Task details: Which lines in the records below contain the word "helm"? Copy each one out.
####
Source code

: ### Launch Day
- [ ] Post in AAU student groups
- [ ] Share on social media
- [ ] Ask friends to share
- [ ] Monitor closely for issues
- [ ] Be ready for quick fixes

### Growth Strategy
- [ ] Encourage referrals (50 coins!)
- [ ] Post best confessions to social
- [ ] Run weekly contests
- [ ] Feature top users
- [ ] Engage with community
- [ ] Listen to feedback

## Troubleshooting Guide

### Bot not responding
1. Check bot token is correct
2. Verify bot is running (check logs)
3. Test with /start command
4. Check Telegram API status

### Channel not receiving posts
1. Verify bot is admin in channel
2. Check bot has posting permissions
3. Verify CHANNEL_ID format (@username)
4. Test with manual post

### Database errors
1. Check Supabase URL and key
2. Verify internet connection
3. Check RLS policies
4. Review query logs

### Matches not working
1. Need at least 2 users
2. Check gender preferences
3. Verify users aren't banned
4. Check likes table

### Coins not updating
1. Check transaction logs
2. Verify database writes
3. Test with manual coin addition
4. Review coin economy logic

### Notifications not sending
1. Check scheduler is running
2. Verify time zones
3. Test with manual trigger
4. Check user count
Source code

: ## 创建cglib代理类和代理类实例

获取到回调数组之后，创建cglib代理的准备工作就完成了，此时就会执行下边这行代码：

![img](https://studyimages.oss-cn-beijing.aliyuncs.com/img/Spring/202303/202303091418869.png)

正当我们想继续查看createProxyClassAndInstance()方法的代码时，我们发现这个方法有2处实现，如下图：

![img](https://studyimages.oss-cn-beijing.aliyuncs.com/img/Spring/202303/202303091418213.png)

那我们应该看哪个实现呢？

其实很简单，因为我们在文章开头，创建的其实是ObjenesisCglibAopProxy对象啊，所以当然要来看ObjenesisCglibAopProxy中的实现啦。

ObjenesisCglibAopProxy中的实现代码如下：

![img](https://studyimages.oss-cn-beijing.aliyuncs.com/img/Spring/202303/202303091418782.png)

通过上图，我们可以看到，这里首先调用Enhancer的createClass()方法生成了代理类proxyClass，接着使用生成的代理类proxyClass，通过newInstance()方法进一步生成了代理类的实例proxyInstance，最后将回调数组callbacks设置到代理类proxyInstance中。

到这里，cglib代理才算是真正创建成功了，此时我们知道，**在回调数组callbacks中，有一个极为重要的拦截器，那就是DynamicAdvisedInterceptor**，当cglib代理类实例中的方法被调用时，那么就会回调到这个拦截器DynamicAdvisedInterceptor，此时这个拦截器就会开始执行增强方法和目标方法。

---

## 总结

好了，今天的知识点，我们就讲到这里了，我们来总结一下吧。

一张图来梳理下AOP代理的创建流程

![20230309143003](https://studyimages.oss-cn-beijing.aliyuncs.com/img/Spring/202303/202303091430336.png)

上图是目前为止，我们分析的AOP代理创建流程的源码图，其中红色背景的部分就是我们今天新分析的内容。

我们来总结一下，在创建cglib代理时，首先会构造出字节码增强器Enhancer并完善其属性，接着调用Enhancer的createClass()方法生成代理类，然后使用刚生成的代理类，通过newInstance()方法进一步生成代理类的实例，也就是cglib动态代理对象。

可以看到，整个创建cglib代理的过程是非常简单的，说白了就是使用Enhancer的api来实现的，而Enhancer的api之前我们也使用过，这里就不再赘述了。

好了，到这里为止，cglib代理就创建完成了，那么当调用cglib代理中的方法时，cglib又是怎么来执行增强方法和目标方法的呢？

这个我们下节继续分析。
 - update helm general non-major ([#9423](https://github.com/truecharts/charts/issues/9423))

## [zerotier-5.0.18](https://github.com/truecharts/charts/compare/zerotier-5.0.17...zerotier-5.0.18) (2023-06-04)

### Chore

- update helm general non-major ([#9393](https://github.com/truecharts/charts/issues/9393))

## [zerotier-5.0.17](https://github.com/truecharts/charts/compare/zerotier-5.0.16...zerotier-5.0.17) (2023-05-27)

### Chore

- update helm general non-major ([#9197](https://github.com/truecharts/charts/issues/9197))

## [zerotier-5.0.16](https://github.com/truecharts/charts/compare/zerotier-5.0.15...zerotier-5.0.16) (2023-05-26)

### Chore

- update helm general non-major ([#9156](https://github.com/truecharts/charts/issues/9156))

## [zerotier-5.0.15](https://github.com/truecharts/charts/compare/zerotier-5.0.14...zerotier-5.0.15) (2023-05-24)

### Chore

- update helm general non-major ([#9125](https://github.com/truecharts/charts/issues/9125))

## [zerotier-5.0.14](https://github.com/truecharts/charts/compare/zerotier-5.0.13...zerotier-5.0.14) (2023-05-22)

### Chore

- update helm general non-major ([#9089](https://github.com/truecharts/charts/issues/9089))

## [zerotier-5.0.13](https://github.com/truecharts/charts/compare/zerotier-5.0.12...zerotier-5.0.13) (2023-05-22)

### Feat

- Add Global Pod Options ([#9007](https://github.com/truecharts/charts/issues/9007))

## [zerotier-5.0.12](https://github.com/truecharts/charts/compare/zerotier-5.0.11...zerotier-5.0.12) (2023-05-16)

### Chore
####
Completed task:
 - update helm general non-major ([#9423](https://github.com/truecharts/charts/issues/9423))
- update helm general non-major ([#9393](https://github.com/truecharts/charts/issues/9393))
- update helm general non-major ([#9197](https://github.com/truecharts/charts/issues/9197))
- update helm general non-major ([#9156](https://github.com/truecharts/charts/issues/9156))
- update helm general non-major ([#9125](https://github.com/truecharts/charts/issues/9125))
- update helm general non-major ([#9089](https://github.com/truecharts/charts/issues/9089))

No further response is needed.